Brief> Among the entries below, only the lines starting at the one with "M49 790 50 878 4 879V791Z" and ending at the one with "M967 251 1041 271", both included, are to be printed exactly.

Data for this task>
:::

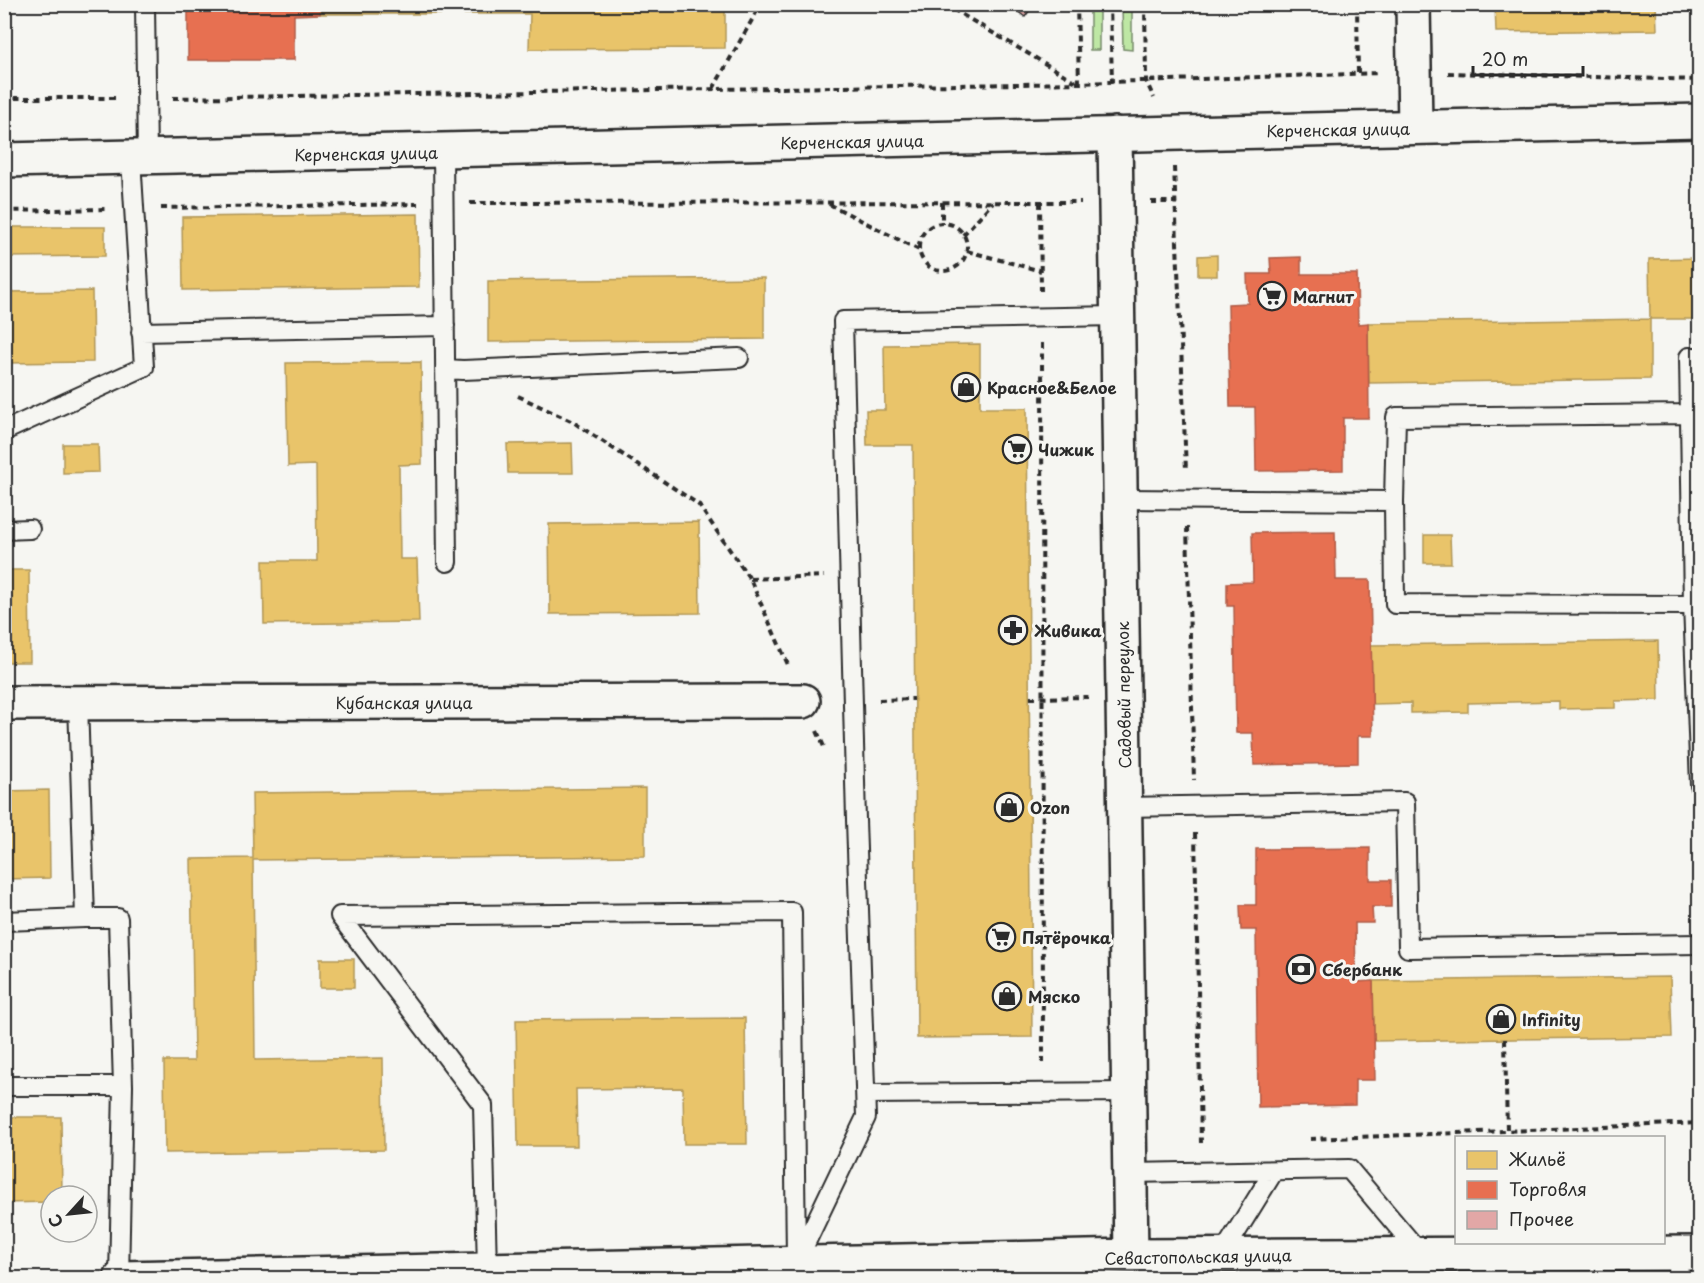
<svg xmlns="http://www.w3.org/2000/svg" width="1704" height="1283" font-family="'Playpen Sans',sans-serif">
<rect width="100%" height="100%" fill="#f6f6f2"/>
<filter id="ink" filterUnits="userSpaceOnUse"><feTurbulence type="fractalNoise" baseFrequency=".0167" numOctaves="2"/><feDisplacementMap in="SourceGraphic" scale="12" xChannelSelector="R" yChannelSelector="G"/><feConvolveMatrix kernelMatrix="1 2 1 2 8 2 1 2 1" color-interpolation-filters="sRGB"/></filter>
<g filter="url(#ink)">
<path fill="#bee7a4" stroke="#748968" stroke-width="1.5" d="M1090 5H1099V50H1090Z
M1122 5H1132V50L1123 49Z"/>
<path fill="#e9c46a" stroke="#b09657" stroke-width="1.5" d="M320 4H725V48L529 49 530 14H320Z
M1495 4H1656L1657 30 1496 32Z
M418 214 419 287 183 290 182 217Z
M4 227H105V256L4 257Z
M1217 255V276H1198V256Z
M1700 258V319H1650L1649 259Z
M764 278V339L488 342V281Z
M92 291 93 362 4 363V292Z
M1650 319V379L1369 383 1368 323Z
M980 344V408H1027L1032 1037 917 1038 913 445H867L866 410H885L884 345Z
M421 362 422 464 399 465 400 559H417L419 622 264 624 263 561H317L316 465 288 466 286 363Z
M572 443 573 473H508L507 444Z
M63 444H98L99 472 63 473Z
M699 522 700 613 550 614 549 524Z
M1424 535H1450L1451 563H1424Z
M4 570H29L30 662H4Z
M1658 641 1659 700 1615 701V708L1559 709V701L1468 703V712L1411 713V703L1372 704 1371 645Z
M645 788V856L253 860 255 1060 383 1058 384 1150 165 1153 164 1061H194L191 859 253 858 252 793Z
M49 790 50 878 4 879V791Z
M320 959H354V988H320Z
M1670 977 1672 1037 1374 1041 1373 981Z
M745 1018 747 1144H684L683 1088 576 1089 577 1146H518L516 1020Z
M4 1117H61L62 1196H51V1202L4 1203Z"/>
<path fill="#e76f51" stroke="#af5b46" stroke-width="1.5" d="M188 4H320V14L294 15V60H188Z
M1301 257V274H1357L1358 324 1368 323 1369 418H1343V470L1256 471 1255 407H1230L1228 304 1248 303 1247 274H1271L1270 258Z
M1335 532 1336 580H1370L1373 736H1358V763L1254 765 1253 733H1236L1234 606H1227V583L1253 582 1252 533Z
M1370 848V880H1391V907H1372L1373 923H1355L1356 982 1373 981 1375 1080H1355V1105L1258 1107 1256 930H1241L1240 905H1256V849Z"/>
<path fill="#e2a7a6" stroke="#2b2b2b" stroke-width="1.5" d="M1008 4H1034L1025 17Z"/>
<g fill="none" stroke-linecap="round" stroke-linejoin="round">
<g stroke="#2b2b2b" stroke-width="22">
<path id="lane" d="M145 4 147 158
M443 151 447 562
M141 332 445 326
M1700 357H1689L1693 605 1700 785
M445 369 463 370 739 358
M1690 414 1396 417 1394 501 1395 604 1693 605
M4 431 144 367 131 159
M1120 499 1394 501
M4 530 30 529
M78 703 85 918H118L123 1086 119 1278
M1124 807 1405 802 1408 948 1700 944
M340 916 792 912 796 1258
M340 916 483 1105 487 1269
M4 921 85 918
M4 1086H123
M866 1094 1129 1092
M1130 1173 1349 1169 1420 1253
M1677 1253 1679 1278
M1222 1255 1274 1171
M796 1263 866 1117 856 820 843 321 1117 316"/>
</g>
<g stroke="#2b2b2b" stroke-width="38">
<path id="street" d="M1413 4 1415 127
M1115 134 1131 1256
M4 703 803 701
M121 1278 1131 1256 1700 1253"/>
</g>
<g stroke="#2b2b2b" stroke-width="38">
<path id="secondary" d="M4 160 1700 121"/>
</g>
<path stroke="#2b2b2b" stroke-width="4" stroke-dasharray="6 4.5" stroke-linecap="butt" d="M944 4 1078 83
M1077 4 1079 83
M1110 4 1112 82
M1145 4 1146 81 1154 98
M1357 4 1358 74
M1448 73 1700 80
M713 89 761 4
M4 98H118
M173 98 1079 83 1380 73
M1174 167 1186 471
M942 202V224
M1040 202 1041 291
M1151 202H1175
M470 203 1081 202
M829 204 919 250
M161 208 418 204
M4 211 106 209
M919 247a24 24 0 1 1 48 0a24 24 0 1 1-48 0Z
M963 235 993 202
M967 251 1041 271
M1042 343 1043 1065
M518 396 573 422 698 504 750 579 789 667
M1187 527 1194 780
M750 579 824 576
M1030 698 1089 697
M879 700 914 699
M817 731 825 749
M1195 833 1201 1143
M1505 1039 1507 1131
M1310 1139 1700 1123"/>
<use href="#lane" stroke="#f6f6f2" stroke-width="18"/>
<use href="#street" stroke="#f6f6f2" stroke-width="33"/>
<use href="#secondary" stroke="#f6f6f2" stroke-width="33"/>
</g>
</g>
<defs>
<g id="supermarket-ring" transform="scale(1.5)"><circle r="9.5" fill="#f6f6f2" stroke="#2b2b2b" stroke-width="1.5"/><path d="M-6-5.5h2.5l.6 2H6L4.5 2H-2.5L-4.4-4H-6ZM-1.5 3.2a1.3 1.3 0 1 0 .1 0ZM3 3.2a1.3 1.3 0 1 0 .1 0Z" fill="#2b2b2b"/></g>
<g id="shop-ring" transform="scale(1.5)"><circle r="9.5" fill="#f6f6f2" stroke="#2b2b2b" stroke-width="1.5"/><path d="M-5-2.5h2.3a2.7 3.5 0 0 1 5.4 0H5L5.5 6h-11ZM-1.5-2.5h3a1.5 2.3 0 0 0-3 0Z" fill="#2b2b2b"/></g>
<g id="pharmacy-ring" transform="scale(1.5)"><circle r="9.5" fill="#f6f6f2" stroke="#2b2b2b" stroke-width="1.5"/><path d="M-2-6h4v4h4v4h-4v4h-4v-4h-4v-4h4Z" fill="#2b2b2b"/></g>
<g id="bank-ring" transform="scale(1.5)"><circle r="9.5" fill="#f6f6f2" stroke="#2b2b2b" stroke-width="1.5"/><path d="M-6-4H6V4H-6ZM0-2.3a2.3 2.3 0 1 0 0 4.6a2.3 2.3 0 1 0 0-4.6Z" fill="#2b2b2b"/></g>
</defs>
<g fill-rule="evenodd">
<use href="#supermarket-ring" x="1272" y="296"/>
<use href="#shop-ring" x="966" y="387"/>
<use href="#supermarket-ring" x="1017" y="449"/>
<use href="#pharmacy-ring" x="1013" y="630"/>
<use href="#shop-ring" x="1009" y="807"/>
<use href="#supermarket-ring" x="1001" y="937"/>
<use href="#bank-ring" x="1301" y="969"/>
<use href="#shop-ring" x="1007" y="996"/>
<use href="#shop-ring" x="1501" y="1019"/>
</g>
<g text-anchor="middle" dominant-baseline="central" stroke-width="6" stroke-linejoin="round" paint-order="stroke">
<g font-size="16" fill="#2b2b2b" stroke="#f6f6f2">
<text transform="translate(1338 129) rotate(-1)">Керченская улица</text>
<text transform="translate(852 141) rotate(-1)">Керченская улица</text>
<text transform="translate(366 153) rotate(-1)">Керченская улица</text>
<text transform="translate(1123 695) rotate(-91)">Садовый переулок</text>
<text x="404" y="702">Кубанская улица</text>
<text transform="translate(1198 1256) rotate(-1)">Севастопольская улица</text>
</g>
<g font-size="16" font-weight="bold" fill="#2b2b2b" stroke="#f6f6f2" text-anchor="start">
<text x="1293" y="296">Магнит</text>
<text x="987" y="387">Красное&amp;Белое</text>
<text x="1038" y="449">Чижик</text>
<text x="1034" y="630">Живика</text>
<text x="1030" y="807">Ozon</text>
<text x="1022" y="937">Пятёрочка</text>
<text x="1322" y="969">Сбербанк</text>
<text x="1028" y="996">Мяско</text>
<text x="1522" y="1019">Infinity</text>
</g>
</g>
<rect width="1704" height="1283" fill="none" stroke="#f6f6f2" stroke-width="24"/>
<rect x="12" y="12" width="1680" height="1259" fill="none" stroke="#2b2b2b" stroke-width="2" filter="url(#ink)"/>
<rect x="1455" y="1136" width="210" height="108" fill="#f6f6f2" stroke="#a5a5a2" stroke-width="1.5"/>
<rect x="1467" y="1151" width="30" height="18" fill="#e9c46a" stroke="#a5a5a2" stroke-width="1.5"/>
<text x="1509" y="1166" font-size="18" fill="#2b2b2b">Жильё</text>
<rect x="1467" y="1181" width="30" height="18" fill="#e76f51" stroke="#a5a5a2" stroke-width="1.5"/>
<text x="1509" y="1196" font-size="18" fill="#2b2b2b">Торговля</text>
<rect x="1467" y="1211" width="30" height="18" fill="#e2a7a6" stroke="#a5a5a2" stroke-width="1.5"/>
<text x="1509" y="1226" font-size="18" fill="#2b2b2b">Прочее</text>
<g transform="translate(69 1214) rotate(243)"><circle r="28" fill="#f6f6f2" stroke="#a5a5a2" stroke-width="1.5"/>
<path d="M0-4.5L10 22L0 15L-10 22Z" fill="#2b2b2b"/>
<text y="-9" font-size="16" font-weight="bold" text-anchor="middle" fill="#2b2b2b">С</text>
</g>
<path d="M1473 66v9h110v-9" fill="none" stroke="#2b2b2b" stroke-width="3"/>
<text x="1482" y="66" font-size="18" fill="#2b2b2b" stroke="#f6f6f2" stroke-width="4.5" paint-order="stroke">20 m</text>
</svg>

:::

Exercise answer>
M49 790 50 878 4 879V791Z
M320 959H354V988H320Z
M1670 977 1672 1037 1374 1041 1373 981Z
M745 1018 747 1144H684L683 1088 576 1089 577 1146H518L516 1020Z
M4 1117H61L62 1196H51V1202L4 1203Z"/>
<path fill="#e76f51" stroke="#af5b46" stroke-width="1.5" d="M188 4H320V14L294 15V60H188Z
M1301 257V274H1357L1358 324 1368 323 1369 418H1343V470L1256 471 1255 407H1230L1228 304 1248 303 1247 274H1271L1270 258Z
M1335 532 1336 580H1370L1373 736H1358V763L1254 765 1253 733H1236L1234 606H1227V583L1253 582 1252 533Z
M1370 848V880H1391V907H1372L1373 923H1355L1356 982 1373 981 1375 1080H1355V1105L1258 1107 1256 930H1241L1240 905H1256V849Z"/>
<path fill="#e2a7a6" stroke="#2b2b2b" stroke-width="1.5" d="M1008 4H1034L1025 17Z"/>
<g fill="none" stroke-linecap="round" stroke-linejoin="round">
<g stroke="#2b2b2b" stroke-width="22">
<path id="lane" d="M145 4 147 158
M443 151 447 562
M141 332 445 326
M1700 357H1689L1693 605 1700 785
M445 369 463 370 739 358
M1690 414 1396 417 1394 501 1395 604 1693 605
M4 431 144 367 131 159
M1120 499 1394 501
M4 530 30 529
M78 703 85 918H118L123 1086 119 1278
M1124 807 1405 802 1408 948 1700 944
M340 916 792 912 796 1258
M340 916 483 1105 487 1269
M4 921 85 918
M4 1086H123
M866 1094 1129 1092
M1130 1173 1349 1169 1420 1253
M1677 1253 1679 1278
M1222 1255 1274 1171
M796 1263 866 1117 856 820 843 321 1117 316"/>
</g>
<g stroke="#2b2b2b" stroke-width="38">
<path id="street" d="M1413 4 1415 127
M1115 134 1131 1256
M4 703 803 701
M121 1278 1131 1256 1700 1253"/>
</g>
<g stroke="#2b2b2b" stroke-width="38">
<path id="secondary" d="M4 160 1700 121"/>
</g>
<path stroke="#2b2b2b" stroke-width="4" stroke-dasharray="6 4.5" stroke-linecap="butt" d="M944 4 1078 83
M1077 4 1079 83
M1110 4 1112 82
M1145 4 1146 81 1154 98
M1357 4 1358 74
M1448 73 1700 80
M713 89 761 4
M4 98H118
M173 98 1079 83 1380 73
M1174 167 1186 471
M942 202V224
M1040 202 1041 291
M1151 202H1175
M470 203 1081 202
M829 204 919 250
M161 208 418 204
M4 211 106 209
M919 247a24 24 0 1 1 48 0a24 24 0 1 1-48 0Z
M963 235 993 202
M967 251 1041 271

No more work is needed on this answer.